Description
This problem gives you a flavor the concept of special judge. That means the judge is smart enough to verify your code even though it may print different results. In this problem you are asked to find the opposite task of the previous problem.
To be specific, I have two computers where I stored my problems. Now I know the total number of problems is n. And there are no duplicate problems and there can be at most 10 problems in each computer. You have to find the number of problems in each of the computers.
Since there can be multiple solutions. Any valid solution will do.
Input
Input starts with an integer T (≤ 25), denoting the number of test cases.
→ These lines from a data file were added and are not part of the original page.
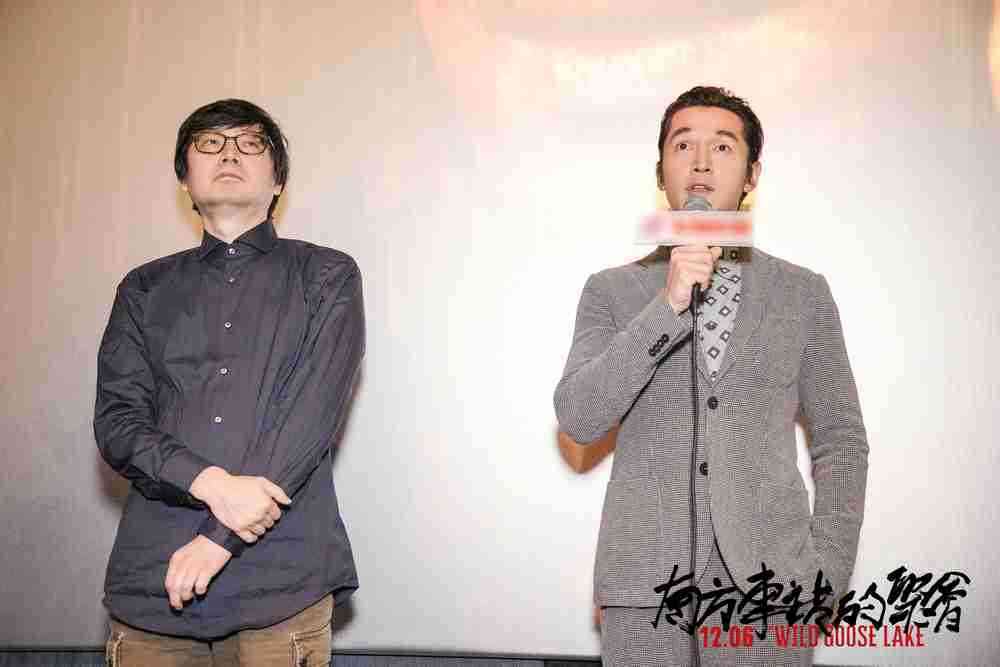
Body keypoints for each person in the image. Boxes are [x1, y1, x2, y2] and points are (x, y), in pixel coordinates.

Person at [553, 86, 868, 666]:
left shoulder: (802, 293)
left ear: (752, 174)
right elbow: (579, 417)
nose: (700, 162)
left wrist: (824, 574)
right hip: (644, 588)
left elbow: (841, 439)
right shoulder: (611, 291)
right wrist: (667, 305)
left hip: (771, 589)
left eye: (722, 147)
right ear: (661, 171)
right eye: (683, 146)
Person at [94, 99, 364, 666]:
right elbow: (118, 423)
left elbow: (308, 418)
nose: (230, 154)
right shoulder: (143, 289)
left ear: (278, 180)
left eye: (250, 143)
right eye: (210, 143)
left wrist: (217, 540)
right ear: (184, 179)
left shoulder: (327, 275)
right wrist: (211, 483)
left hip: (282, 584)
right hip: (154, 582)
Each case starts with a line containing an integer n (0 ≤ n ≤ 20) denoting the total number of problems.
Output
For each case, print the number of problems stored in each computer in a single line. A single space should separate the non-negative integers.
Sample Input
3
10
7
7
Sample Output
0 10
0 7
1 6
題目的sample output貌似有問題,不過我這個提交就可以了,根據題意和輸出大概意思是 b是先解決問題,如果b的解決問題大於10,就給a 10道,剩下給b
#include <iostream>
using namespace std;
int main(){
int T;
while(cin>>T){
while(T--){
int num;
cin>>num;
int a = 0, b = num;
if(num > 10){
a = 10; b = num-10;
}
cout<<a<<" "<<b<<endl;
}
}
}